Of course, the relationships that need tending the most for your life enterprise are not those at work; they are family and friends. For busy, ambitious people, these are often the relationships that become desiccated and malnourished, leading to a great deal of unhappiness. Thus, a core work competency in a start-up life is what most people call “work-life balance,” which is covered in part 4, “On Balancing Work, Life, and Relationships.” In truth, the challenge is more one of work-life integration. But no matter what we call it, the key skill is to understand that the returns on life come from the strength of your intimate ties.
The progress principle in your career requires that you have purpose and direction in your work and life. That’s where part 5, “On How You Define Success” comes in. What does “success” mean and what role do goals play? This is a tricky subject, where there has been a lot of disagreement in the business literature in the past. Some say you should have rock-solid, clear goals that stretch far out into the future; others say it is better to let the future take care of itself and to focus more on the present to do good work you enjoy. The approach in the essays in this book treats professional goals like a rhumb line—a navigational term for the straight course toward a destination, with the full knowledge and acceptance that circumstances will change that course and maybe even the destination itself. But without the rhumb line, progress is not possible to see and measure.
Each essay in this volume has two main sections to it. The first is the science and evidence behind my main assertion. I am an academic researcher by background, and my craft relies on ideas grounded not in what I might suppose, or even those that just seem to make sense; rather, they rely on what peer-reviewed scholarship has found to be empirically true. You will get a lot of information in this book about the research going on in several fields that is based in top-quality survey data and experiments using human subjects. This is meant not just to give you confidence but also to raise your understanding on an intellectual level. And I hope you will also find this work as fascinating as I do! But intellectual information isn’t enough. The second section of each essay is practical applications: lessons you can put to use right away in your work and life. These are ways you can practice new ideas and change your habits starting today.

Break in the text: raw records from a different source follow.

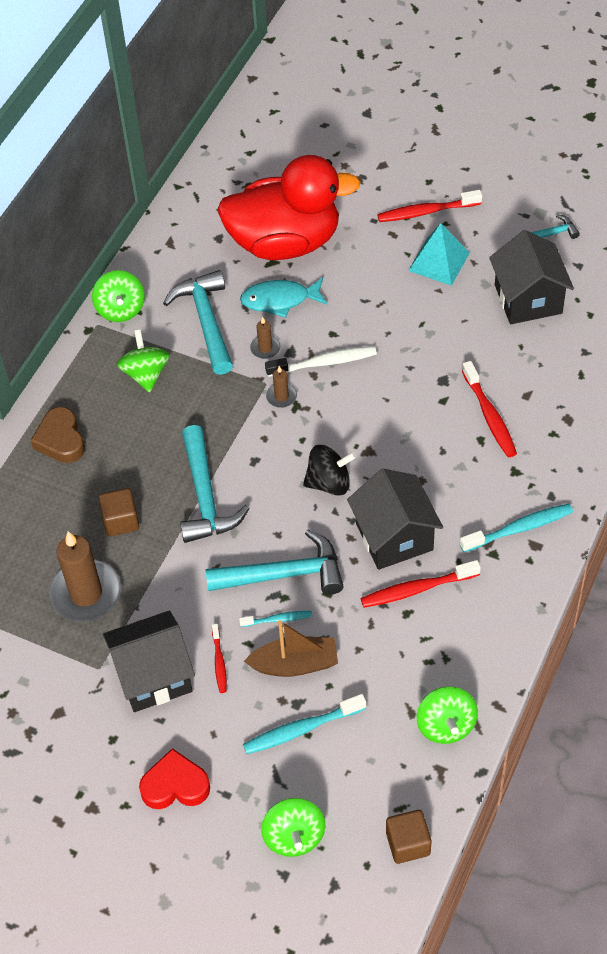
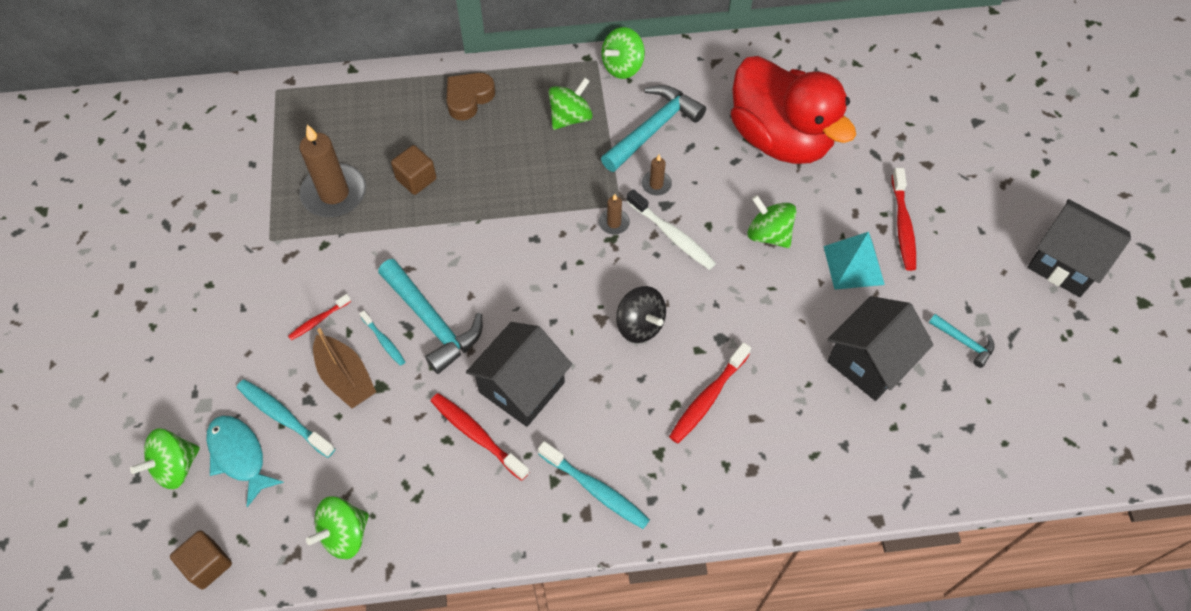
camera: 55 degrees right, 5 degrees up
black house [103,611,195,712] -> black house moved to [1027,199,1131,297]
red heart [139,748,210,809] -> none
turquoise hammer [180,425,249,543] -> none
turquoise fish [240,277,327,318] -> turquoise fish moved to [206,415,284,507]
black spinning top [303,445,357,496] -> black spinning top moved to [616,286,666,343]
red toothbrush [377,190,482,222] -> red toothbrush turned 135 degrees counterclockwise [892,168,916,271]
none -> green spinning top [748,195,796,248]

Some readers might be tempted to cut right to those practical lessons, but do try to fight that temptation. There is a lot of research on the best way to learn and use new ideas. What the evidence shows is that you absorb, retain, and use ideas best when you understand them intellectually and then change your habits on the basis of your understanding. This is why, for example, surgeons learn about surgery and watch it being done before they ever get into the operating room to practice. And why athletes play better when they have an intellectual understanding of the game.
After understanding the science and changing your habits, there’s still one last step in using the material in this book. If you truly want to master these ideas—or any ideas, for that matter—you need to share them. The class I teach at Harvard Business School is called “Leadership and Happiness,” because I know full well that if my students use the happiness science in their work as leaders—effectively, becoming happiness teachers themselves in their own way—they will never forget the lessons, and will benefit as a result.
So here’s my appeal to you: Once you learn the concepts in this book, practice them, and upon deciding which ones you find most beneficial personally, teach them to others. The world will be better with happier leaders and professionals in it, and you can be one of them, and, as teacher, you can help create that world.